Written instruction 1:
Using the text below about burnout and family, answer these:
(a) In what year did the writer end a previous career?
(b) How many sons does the writer have?
(c) What new mission does the writer feel they have landed in?

Given text:

========

Looking in the mirror

I ended my previous career in 2013 and experienced a burnout and an expansion of awareness early in 2014. The combination changed many things for me. After years of working hard – I’ve always enjoyed working hard, and long hours – life forced to me to stop and take a good look in the mirror. It was an intensive and often difficult time. Now there are more and more moments of equilibrium. I feel that I have landed in my new mission of being of service with lifemaps. The extensive shadow work has rejuvenated me. I would like that to be visible in my appearance too. Receiving help from those around me did me good. I still don’t find it easy to share my experiences of awareness expansion and the spiritual side of my personal development with others.

Family and relationships

The next generation: two sons and two daughters-in-law who make me happy and proud. We share memories of Willem Aaij. I am amazed to see just what wonderful people they have developed into. As a parent, I was more the type who says, “You can do it yourself, I have every faith in you”, than the mother who was waiting with tea and advice. Now, I would like to immerse myself in them once more, spoil them, be there for them. I really want to reinforce the ties with family and friends. That means giving them more attention and committing to them. I regret that I have lost many of my past relationships, also from work. In my work I feel that I’m part of a network of passionate and innovative people with whom I can do business in co-creation, in whom I can invest. And I would dearly love to meet a life partner again; it’s my wish to be able to embody more love and imbue all my relationships with it.

========

Supplied material:

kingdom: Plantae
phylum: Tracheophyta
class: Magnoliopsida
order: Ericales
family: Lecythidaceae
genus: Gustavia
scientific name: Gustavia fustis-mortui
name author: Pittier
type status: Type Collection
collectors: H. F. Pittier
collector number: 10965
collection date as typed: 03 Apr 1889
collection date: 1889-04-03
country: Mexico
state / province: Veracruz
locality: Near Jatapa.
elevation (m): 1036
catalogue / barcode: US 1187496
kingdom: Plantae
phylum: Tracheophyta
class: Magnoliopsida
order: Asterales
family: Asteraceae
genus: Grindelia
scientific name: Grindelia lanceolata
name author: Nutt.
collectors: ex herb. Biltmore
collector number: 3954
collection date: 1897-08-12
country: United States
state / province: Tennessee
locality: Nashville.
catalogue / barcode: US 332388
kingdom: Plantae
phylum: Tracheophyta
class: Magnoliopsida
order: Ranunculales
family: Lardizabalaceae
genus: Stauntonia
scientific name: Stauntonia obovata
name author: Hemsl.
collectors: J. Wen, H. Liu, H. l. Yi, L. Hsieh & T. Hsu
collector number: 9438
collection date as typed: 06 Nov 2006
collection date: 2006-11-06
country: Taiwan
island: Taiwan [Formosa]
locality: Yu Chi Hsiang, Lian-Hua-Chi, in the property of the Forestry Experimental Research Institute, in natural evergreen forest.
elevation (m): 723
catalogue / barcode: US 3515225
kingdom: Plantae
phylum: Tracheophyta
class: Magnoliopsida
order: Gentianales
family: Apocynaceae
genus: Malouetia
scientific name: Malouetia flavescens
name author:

========

Written instruction 2: Copy out the records starting at the line containing "catalogue / barcode: US 332388" and ending at the end of the records, switching every "scientific name" to "species name" and leaving everything else unchanged.

Result 1:
(a) 2013
(b) Two
(c) Being of service with lifemaps

Result 2:
catalogue / barcode: US 332388
kingdom: Plantae
phylum: Tracheophyta
class: Magnoliopsida
order: Ranunculales
family: Lardizabalaceae
genus: Stauntonia
species name: Stauntonia obovata
name author: Hemsl.
collectors: J. Wen, H. Liu, H. l. Yi, L. Hsieh & T. Hsu
collector number: 9438
collection date as typed: 06 Nov 2006
collection date: 2006-11-06
country: Taiwan
island: Taiwan [Formosa]
locality: Yu Chi Hsiang, Lian-Hua-Chi, in the property of the Forestry Experimental Research Institute, in natural evergreen forest.
elevation (m): 723
catalogue / barcode: US 3515225
kingdom: Plantae
phylum: Tracheophyta
class: Magnoliopsida
order: Gentianales
family: Apocynaceae
genus: Malouetia
species name: Malouetia flavescens
name author:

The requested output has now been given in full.